INSTRUCTION
Transcribe the passage of the scroll art post starting at "This is a TikTok" and ending at "romanticize the present.".

DOCUMENT
........

Scroll Art 11/20/23 - 11/26/23
art from tiktok and instagram reels that i liked
posted by TikTok user lizzievatis on Nov 20 (link)
This is a TikTok about seniors graduating college and spending time together before they go their separate ways. It’s signature Gen-Z self-awareness, where culture has made them aware of the feelings they’re going to have in the future, so they preemptively nostalgize and romanticize the present.
This TikTok has four shots in it, but I just screenshot the first one. This shot is like a still-life painting, with the mason jar and cocktail and candle and charcuterie board and crystal and flower vase and film camera all visually pleasingly laid out on the table. Practically, there was no way they were alternating between using all these objects when they were not filming, but there’s nothing wrong with a little artifice when it makes a pretty image.
posted by Instagram Reels user chicagoismyboyfriend on Sep 22 (link)

........

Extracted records
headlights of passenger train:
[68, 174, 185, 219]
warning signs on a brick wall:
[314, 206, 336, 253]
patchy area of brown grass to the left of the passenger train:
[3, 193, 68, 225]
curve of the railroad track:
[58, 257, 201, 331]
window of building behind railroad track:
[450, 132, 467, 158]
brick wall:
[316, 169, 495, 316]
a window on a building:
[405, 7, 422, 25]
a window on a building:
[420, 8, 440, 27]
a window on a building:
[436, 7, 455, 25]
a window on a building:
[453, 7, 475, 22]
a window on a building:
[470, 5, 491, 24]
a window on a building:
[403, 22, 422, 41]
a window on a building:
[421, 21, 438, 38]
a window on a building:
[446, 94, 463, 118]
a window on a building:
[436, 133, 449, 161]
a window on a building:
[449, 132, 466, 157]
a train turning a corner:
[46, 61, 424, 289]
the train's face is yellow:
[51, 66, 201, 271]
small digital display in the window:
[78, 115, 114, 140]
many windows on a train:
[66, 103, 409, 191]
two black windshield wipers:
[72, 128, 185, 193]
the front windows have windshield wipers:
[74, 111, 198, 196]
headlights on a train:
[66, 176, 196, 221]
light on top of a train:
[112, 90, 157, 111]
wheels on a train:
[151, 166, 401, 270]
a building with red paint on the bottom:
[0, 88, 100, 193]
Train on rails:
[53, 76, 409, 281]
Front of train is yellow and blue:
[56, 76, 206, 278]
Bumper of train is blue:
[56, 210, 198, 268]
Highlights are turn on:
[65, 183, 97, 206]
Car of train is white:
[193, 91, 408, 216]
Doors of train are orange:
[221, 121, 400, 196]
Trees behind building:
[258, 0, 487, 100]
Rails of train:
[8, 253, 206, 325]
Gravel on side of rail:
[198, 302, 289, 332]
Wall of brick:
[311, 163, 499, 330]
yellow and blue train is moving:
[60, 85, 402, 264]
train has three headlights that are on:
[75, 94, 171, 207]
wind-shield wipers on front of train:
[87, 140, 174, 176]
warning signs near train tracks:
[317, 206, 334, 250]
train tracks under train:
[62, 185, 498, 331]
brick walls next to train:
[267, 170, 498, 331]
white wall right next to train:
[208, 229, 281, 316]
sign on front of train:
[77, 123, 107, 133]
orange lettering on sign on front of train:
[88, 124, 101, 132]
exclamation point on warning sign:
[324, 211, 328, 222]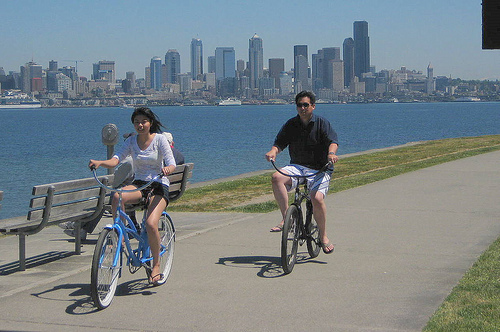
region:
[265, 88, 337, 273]
a man riding a bicycle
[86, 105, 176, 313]
a woman riding a bicycle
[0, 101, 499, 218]
a large body of water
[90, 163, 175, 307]
a blue painted bicycle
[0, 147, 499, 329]
a paved bicycle path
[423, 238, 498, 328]
a patch of green grass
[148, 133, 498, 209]
a patch of green grass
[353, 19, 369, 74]
large building in distance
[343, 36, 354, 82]
large building in distance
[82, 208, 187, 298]
blue bike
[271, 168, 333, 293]
bike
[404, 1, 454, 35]
white clouds in blue sky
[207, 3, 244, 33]
white clouds in blue sky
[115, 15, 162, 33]
white clouds in blue sky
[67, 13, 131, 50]
white clouds in blue sky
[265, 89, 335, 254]
man behind woman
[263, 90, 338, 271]
man is riding a bicycle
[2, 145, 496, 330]
bicycle on top of a paved path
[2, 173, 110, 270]
wooden bench to the left of the woman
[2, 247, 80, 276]
shadow under bench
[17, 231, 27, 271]
metal leg under bench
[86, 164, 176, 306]
blue bicycle under woman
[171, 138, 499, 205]
grass to the left of path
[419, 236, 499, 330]
grass to the right of path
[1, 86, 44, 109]
a boat floating on top of the water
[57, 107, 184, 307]
young woman on blue bike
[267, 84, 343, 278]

........

EXERCISE OUTPUT
This is a TikTok about seniors graduating college and spending time together before they go their separate ways. It’s signature Gen-Z self-awareness, where culture has made them aware of the feelings they’re going to have in the future, so they preemptively nostalgize and romanticize the present.